What to produce:
Work out how many lines in the data include the string "never"; reply with that number alone.

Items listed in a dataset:
┌──

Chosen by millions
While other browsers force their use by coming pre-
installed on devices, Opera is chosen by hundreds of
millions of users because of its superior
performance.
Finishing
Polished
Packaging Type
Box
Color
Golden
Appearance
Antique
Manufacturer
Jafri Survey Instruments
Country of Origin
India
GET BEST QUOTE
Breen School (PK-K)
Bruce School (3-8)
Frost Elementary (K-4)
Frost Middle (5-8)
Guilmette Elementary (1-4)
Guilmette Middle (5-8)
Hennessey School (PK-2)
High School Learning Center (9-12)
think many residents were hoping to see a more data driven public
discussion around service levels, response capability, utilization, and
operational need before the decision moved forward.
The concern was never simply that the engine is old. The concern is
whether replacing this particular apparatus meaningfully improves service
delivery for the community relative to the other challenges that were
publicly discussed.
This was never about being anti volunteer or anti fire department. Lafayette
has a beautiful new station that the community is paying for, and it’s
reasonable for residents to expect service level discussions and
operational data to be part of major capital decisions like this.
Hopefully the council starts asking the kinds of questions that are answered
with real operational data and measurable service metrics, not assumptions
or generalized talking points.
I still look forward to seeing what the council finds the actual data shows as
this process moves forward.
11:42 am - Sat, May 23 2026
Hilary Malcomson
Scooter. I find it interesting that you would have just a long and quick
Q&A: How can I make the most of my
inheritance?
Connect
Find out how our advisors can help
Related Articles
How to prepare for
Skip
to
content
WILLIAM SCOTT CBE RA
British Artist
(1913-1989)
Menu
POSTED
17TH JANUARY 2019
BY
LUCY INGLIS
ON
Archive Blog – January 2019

└──

Worked solution:
2